**Directions**
a) Answer these questions from the pitch deck guide, each on its own line:
(i) For which contexts is PowerPoint described as the best format?
(ii) What is the maximum number of colors the guide allows in the palette?
(iii) How many people should see the deck before it goes to investors?
b) List the rules that the pitch deck guide gives for each slide in Step 7.
c) From the pitch deck guide, extract the passage that begins at the words "The format decision" and stops after the words "than the alternatives.".

**Selected text**
• • • •
Step 5: Choose the format

The format decision affects how the deck will be shared and maintained:

  • PowerPoint: Best for enterprise, institutional, and Series A+ contexts. Widely expected. Fully editable. Fonts can be embedded.
  • Google Slides: Best for early-stage sharing via link. Always the latest version. Collaborative. Slightly less typographic control than PowerPoint.
  • Figma: Best for companies with a product design team that already works in Figma. Pixel-perfect. Requires Figma access to edit.
  • Canva: Best for early-stage teams without a designer. Highly maintainable by non-designers. Slightly less design flexibility than the alternatives.

For most founders raising a seed round, Google Slides or PowerPoint is the right default. The choice of tool matters far less than the quality of the content it contains.

Step 6: Design the visual system

Before building individual slides, establish the visual system that will apply across the whole deck:

  • Colour palette: One primary colour (your brand colour), one accent colour (for emphasis and data highlights), black and white for type. Three to four colours maximum.
  • Typography: One display typeface for headings (heavier weight, larger size), one body typeface for body copy and captions. Use weights and sizes to create hierarchy, not a third typeface.
  • Grid: A consistent margin and column structure that every slide uses. Slides that don't share a grid look like different documents.
  • Slide master: In PowerPoint and Google Slides, set up a master slide with these elements locked in. In Figma, set up shared styles. Don't design slide-by-slide without a system — you'll rebuild inconsistencies in every revision.

Step 7: Build the slides

Build in order, one slide at a time. Rules for each slide:

  • One idea per slide. If you need a bullet point to say "but also" — that's a second slide.
  • Legible in under 15 seconds. Every slide should communicate its core claim in a single skim.
  • No decoration. Every visual element should carry information. If removing it doesn't change the meaning, remove it.
  • Data with sources. Every statistic needs a footnoted source. "Industry estimates" is not a source.

Do not over-invest in slide 1 at the expense of the ask slide. The ask slide is where most decks are underbuilt. Treat it as the most important slide in the deck — because for the investor, it often is.

Step 8: Test and iterate

Send the deck to three people before it goes to investors. The right testers are: someone who has seen many pitch decks from the investor side, a founder who has raised capital before, and a domain expert who knows your market.

Ask them three questions:

  1. "What does this company do?" — If they can't answer this correctly after one read, the description is broken.
• • • •
**Extracted records**
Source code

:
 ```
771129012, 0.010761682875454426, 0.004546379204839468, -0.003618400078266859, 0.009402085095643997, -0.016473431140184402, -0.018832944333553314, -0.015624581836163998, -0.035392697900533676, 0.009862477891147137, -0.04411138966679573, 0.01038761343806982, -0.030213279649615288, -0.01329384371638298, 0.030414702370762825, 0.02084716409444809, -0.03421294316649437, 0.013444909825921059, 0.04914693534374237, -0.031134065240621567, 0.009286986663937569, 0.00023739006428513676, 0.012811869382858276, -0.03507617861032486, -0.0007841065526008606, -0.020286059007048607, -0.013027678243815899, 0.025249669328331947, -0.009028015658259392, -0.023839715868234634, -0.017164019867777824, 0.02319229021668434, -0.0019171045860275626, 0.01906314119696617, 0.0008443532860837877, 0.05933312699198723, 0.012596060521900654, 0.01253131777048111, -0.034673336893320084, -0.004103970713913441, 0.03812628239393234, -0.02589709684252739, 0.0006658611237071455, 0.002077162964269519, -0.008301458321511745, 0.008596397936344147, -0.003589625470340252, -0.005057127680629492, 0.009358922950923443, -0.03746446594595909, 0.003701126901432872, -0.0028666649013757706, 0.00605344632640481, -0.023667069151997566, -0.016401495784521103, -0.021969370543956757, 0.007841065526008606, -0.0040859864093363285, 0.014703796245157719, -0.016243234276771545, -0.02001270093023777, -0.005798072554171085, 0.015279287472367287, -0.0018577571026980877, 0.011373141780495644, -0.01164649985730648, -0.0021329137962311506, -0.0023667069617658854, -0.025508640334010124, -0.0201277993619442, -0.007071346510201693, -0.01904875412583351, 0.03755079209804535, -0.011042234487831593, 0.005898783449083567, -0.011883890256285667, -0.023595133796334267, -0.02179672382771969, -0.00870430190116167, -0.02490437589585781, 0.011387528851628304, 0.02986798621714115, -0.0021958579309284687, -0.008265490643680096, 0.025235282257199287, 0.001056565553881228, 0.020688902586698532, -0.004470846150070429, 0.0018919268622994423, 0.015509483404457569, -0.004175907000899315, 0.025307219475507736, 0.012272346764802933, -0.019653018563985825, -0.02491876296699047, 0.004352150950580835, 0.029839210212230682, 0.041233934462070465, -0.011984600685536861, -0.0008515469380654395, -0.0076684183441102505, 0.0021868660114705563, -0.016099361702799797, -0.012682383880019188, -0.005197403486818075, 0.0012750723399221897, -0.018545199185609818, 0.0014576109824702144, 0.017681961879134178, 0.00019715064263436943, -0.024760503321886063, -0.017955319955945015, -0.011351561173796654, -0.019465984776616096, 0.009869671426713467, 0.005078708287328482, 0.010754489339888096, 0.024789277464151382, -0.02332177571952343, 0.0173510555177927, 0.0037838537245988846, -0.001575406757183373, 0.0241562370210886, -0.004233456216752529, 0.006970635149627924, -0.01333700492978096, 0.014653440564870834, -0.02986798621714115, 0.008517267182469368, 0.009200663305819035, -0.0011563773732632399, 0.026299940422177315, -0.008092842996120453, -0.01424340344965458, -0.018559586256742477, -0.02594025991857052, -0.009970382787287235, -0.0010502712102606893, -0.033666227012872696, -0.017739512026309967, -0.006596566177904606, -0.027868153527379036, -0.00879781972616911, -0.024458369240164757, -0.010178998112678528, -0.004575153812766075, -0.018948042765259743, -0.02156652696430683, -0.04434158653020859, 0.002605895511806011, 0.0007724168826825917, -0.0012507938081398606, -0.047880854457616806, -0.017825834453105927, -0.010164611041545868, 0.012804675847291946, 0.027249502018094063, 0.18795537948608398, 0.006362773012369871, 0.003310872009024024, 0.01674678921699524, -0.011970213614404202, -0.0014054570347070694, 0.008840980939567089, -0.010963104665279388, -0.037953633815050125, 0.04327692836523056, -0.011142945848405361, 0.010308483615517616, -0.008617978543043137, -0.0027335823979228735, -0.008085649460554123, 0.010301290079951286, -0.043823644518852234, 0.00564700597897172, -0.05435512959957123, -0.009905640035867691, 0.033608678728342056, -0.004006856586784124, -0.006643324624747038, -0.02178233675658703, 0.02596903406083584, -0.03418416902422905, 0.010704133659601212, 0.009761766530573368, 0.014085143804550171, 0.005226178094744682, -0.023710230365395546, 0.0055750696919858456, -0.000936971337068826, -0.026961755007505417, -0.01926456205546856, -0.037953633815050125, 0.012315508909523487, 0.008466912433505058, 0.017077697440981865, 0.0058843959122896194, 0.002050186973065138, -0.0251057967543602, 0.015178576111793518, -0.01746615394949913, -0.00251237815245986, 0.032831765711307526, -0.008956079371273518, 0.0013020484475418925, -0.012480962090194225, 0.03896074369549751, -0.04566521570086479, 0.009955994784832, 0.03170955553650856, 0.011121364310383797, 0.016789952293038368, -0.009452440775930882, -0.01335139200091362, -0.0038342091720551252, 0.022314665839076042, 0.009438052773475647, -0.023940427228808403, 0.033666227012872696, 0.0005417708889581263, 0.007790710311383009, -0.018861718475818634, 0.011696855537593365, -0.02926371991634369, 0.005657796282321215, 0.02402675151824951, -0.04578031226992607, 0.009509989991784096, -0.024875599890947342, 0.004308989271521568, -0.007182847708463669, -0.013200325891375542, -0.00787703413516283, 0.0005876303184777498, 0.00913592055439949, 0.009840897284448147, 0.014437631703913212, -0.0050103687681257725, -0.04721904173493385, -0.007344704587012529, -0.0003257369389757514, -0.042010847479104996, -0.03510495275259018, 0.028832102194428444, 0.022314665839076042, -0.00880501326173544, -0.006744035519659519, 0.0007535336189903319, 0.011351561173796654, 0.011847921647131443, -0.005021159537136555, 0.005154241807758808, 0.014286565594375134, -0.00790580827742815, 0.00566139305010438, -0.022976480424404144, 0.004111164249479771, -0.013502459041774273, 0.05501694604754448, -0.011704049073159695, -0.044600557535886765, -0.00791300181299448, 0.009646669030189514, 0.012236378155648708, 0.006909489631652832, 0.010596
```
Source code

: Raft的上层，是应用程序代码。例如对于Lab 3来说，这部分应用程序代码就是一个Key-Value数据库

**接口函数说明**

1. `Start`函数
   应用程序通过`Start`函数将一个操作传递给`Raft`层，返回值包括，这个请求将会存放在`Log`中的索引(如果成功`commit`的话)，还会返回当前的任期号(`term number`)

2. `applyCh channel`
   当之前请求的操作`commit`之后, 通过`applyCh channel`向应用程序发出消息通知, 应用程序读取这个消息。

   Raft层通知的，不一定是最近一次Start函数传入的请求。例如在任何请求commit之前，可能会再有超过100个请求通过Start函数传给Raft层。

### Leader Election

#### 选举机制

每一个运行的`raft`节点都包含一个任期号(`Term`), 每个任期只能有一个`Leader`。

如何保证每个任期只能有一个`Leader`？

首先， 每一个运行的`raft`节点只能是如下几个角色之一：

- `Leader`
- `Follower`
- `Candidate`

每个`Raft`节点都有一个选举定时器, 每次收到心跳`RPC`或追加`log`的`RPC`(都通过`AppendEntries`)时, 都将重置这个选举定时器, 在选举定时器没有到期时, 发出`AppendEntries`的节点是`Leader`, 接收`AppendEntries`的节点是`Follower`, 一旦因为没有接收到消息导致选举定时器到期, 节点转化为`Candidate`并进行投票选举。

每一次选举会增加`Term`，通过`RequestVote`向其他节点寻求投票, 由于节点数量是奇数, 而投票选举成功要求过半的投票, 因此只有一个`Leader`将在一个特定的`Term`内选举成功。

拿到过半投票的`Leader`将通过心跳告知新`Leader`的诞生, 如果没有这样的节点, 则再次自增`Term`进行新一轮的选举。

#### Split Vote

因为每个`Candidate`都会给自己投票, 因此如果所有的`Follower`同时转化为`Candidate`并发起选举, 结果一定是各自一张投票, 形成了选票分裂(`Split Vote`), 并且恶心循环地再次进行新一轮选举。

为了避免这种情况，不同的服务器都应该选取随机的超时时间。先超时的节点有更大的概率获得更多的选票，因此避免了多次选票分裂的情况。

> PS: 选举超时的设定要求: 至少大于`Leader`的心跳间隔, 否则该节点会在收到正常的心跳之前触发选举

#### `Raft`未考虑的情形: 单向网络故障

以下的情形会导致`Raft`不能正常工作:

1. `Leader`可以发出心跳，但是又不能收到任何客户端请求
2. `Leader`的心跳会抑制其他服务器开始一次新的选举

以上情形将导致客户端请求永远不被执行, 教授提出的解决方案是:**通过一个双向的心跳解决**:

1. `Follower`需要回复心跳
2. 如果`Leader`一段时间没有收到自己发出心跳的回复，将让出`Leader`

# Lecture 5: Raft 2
• • • •
**Responses**
a)
(i) Enterprise, institutional, and Series A+ contexts.
(ii) Three to four colors.
(iii) Three people.

b)
- One idea per slide.
- Legible in under 15 seconds.
- No decoration.
- Data with sources.

c)
The format decision affects how the deck will be shared and maintained:

  • PowerPoint: Best for enterprise, institutional, and Series A+ contexts. Widely expected. Fully editable. Fonts can be embedded.
  • Google Slides: Best for early-stage sharing via link. Always the latest version. Collaborative. Slightly less typographic control than PowerPoint.
  • Figma: Best for companies with a product design team that already works in Figma. Pixel-perfect. Requires Figma access to edit.
  • Canva: Best for early-stage teams without a designer. Highly maintainable by non-designers. Slightly less design flexibility than the alternatives.